*Data extracted from a collection*.
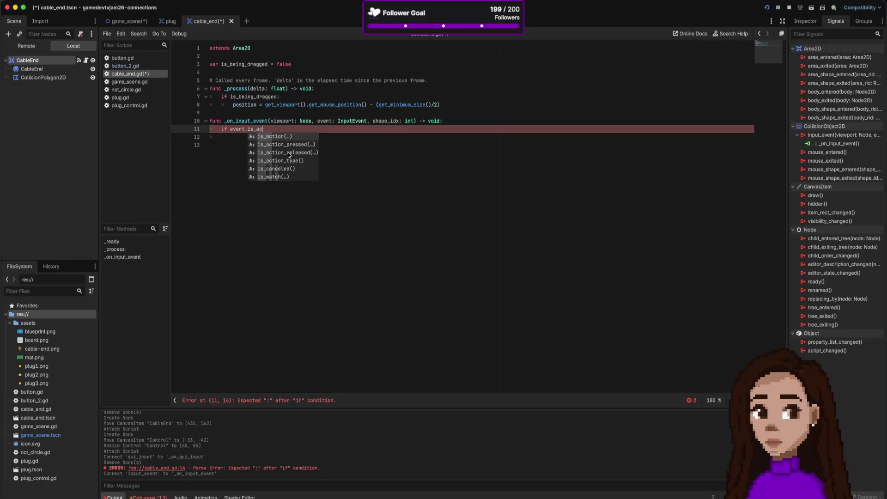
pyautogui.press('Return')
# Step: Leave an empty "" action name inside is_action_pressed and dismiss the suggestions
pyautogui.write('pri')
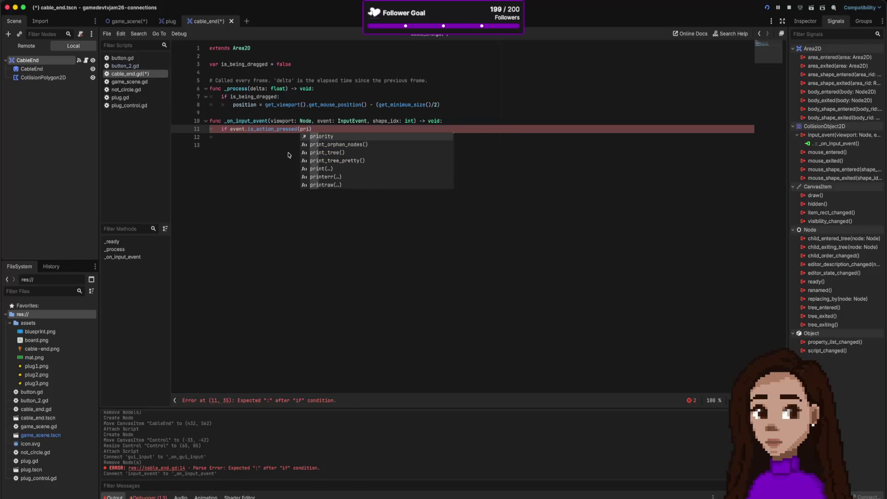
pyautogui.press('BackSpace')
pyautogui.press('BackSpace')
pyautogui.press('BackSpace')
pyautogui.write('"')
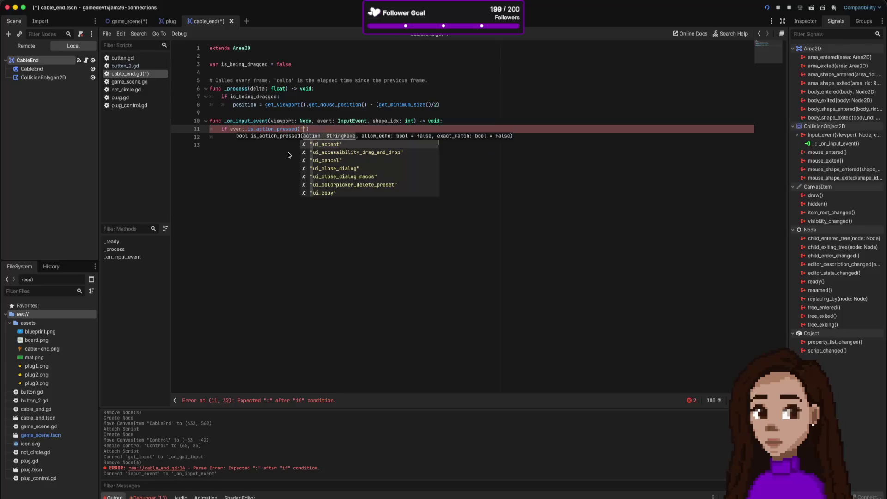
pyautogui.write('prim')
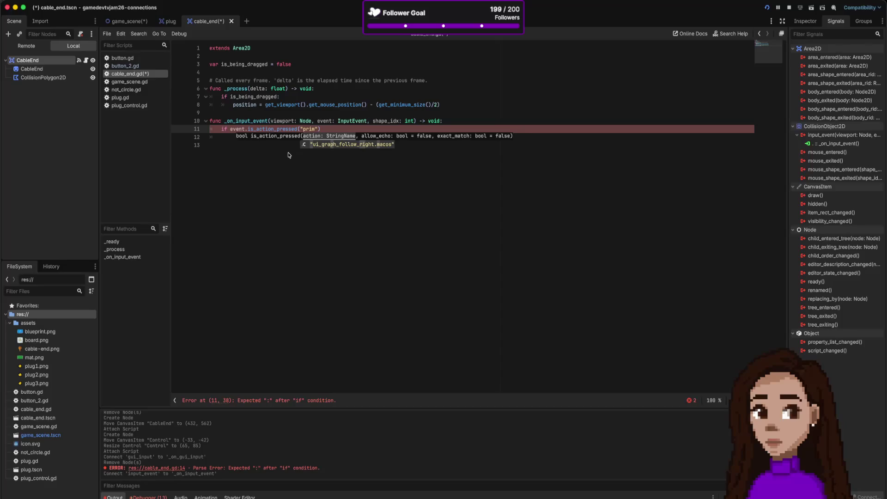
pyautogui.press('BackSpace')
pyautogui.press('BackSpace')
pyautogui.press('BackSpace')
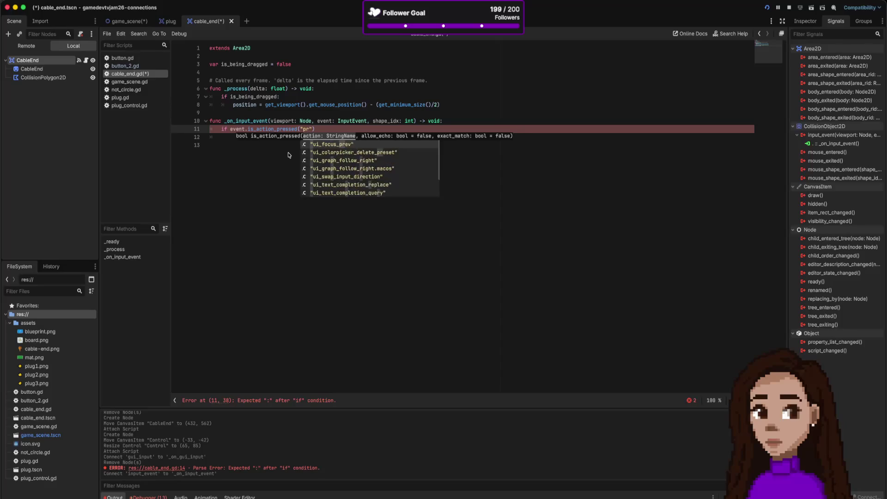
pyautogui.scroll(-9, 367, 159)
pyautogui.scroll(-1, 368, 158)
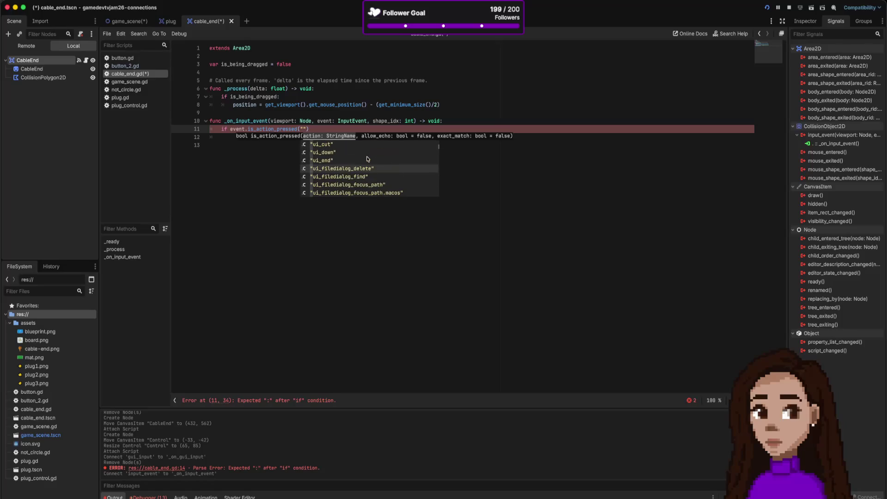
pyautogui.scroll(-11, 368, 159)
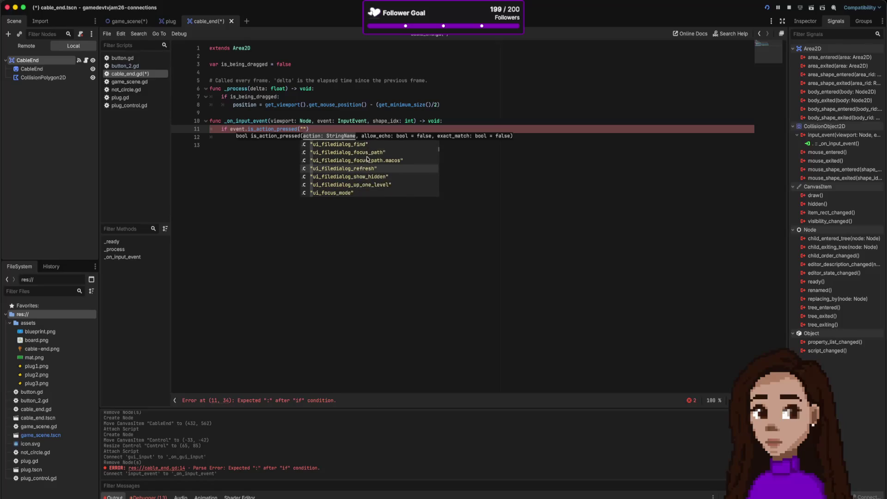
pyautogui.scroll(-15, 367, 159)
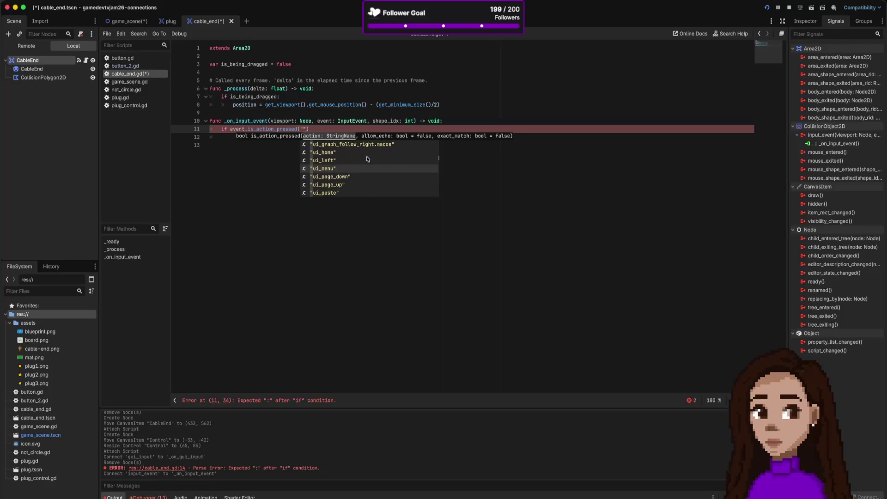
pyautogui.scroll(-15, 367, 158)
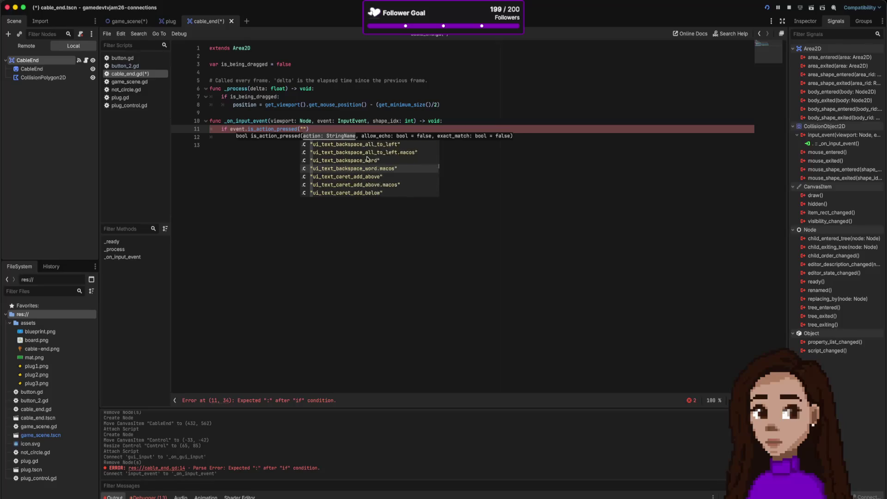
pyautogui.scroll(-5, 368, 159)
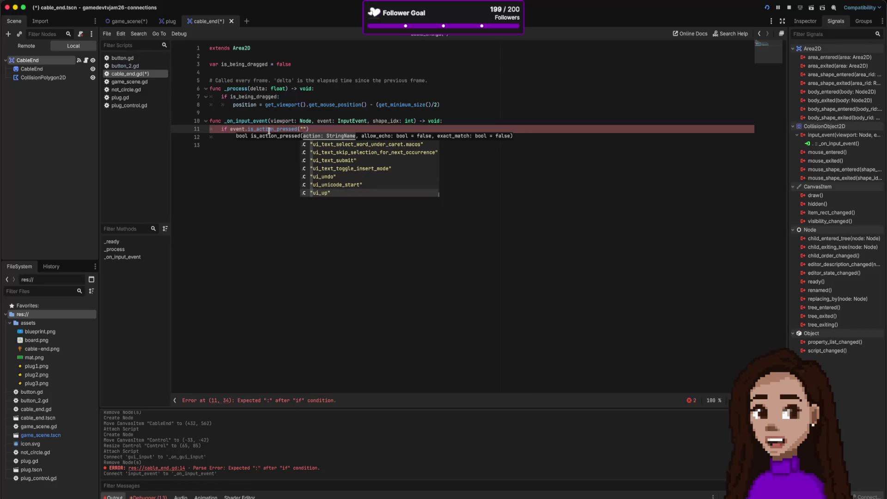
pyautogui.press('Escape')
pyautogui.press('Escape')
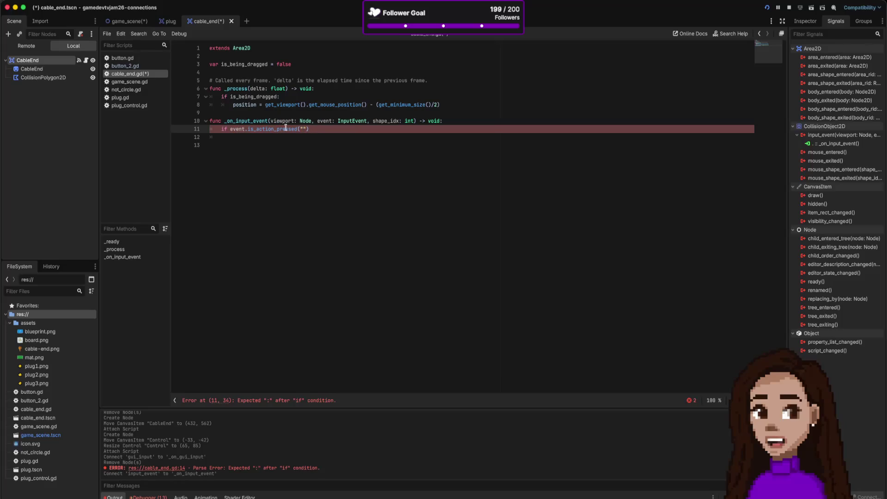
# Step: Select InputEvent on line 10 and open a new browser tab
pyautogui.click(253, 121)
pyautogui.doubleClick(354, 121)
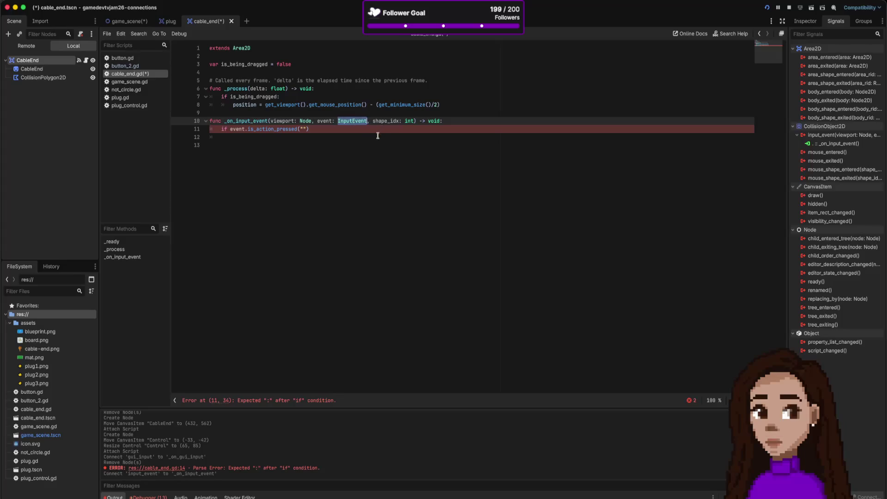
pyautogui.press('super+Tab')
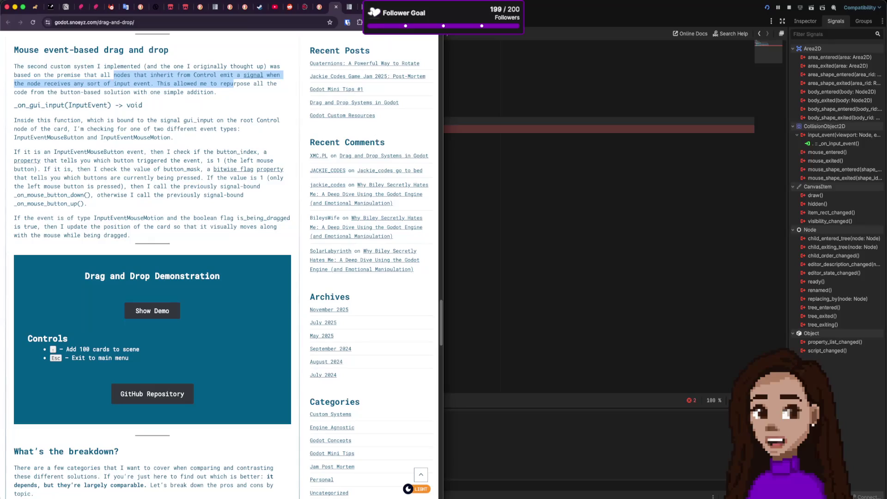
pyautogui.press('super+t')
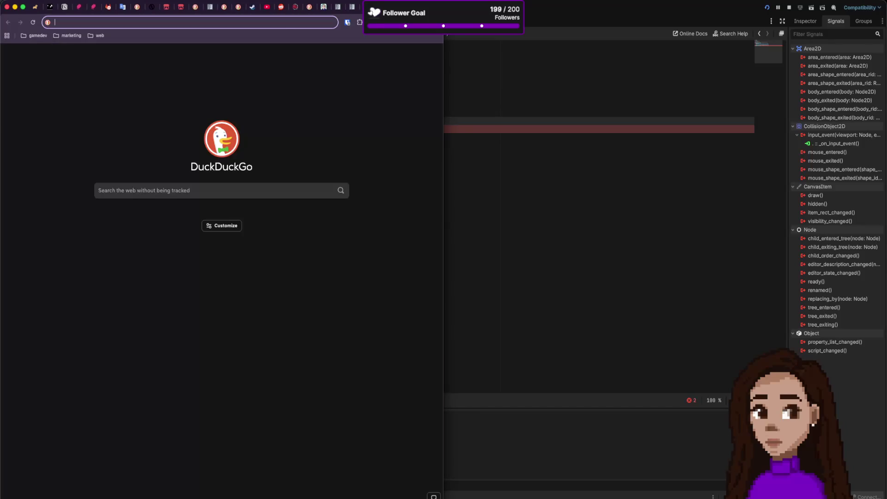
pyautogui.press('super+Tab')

*WHAT IS BEING ASKED*. Please output the records exactly, leaving the pictures out.

*EXERCISE RESULT*.
pyautogui.press('Return')
# Step: Leave an empty "" action name inside is_action_pressed and dismiss the suggestions
pyautogui.write('pri')
pyautogui.press('BackSpace')
pyautogui.press('BackSpace')
pyautogui.press('BackSpace')
pyautogui.write('"')
pyautogui.write('prim')
pyautogui.press('BackSpace')
pyautogui.press('BackSpace')
pyautogui.press('BackSpace')
pyautogui.scroll(-9, 367, 159)
pyautogui.scroll(-1, 368, 158)
pyautogui.scroll(-11, 368, 159)
pyautogui.scroll(-15, 367, 159)
pyautogui.scroll(-15, 367, 158)
pyautogui.scroll(-5, 368, 159)
pyautogui.press('Escape')
pyautogui.press('Escape')
# Step: Select InputEvent on line 10 and open a new browser tab
pyautogui.click(253, 121)
pyautogui.doubleClick(354, 121)
pyautogui.press('super+Tab')
pyautogui.press('super+t')
pyautogui.press('super+Tab')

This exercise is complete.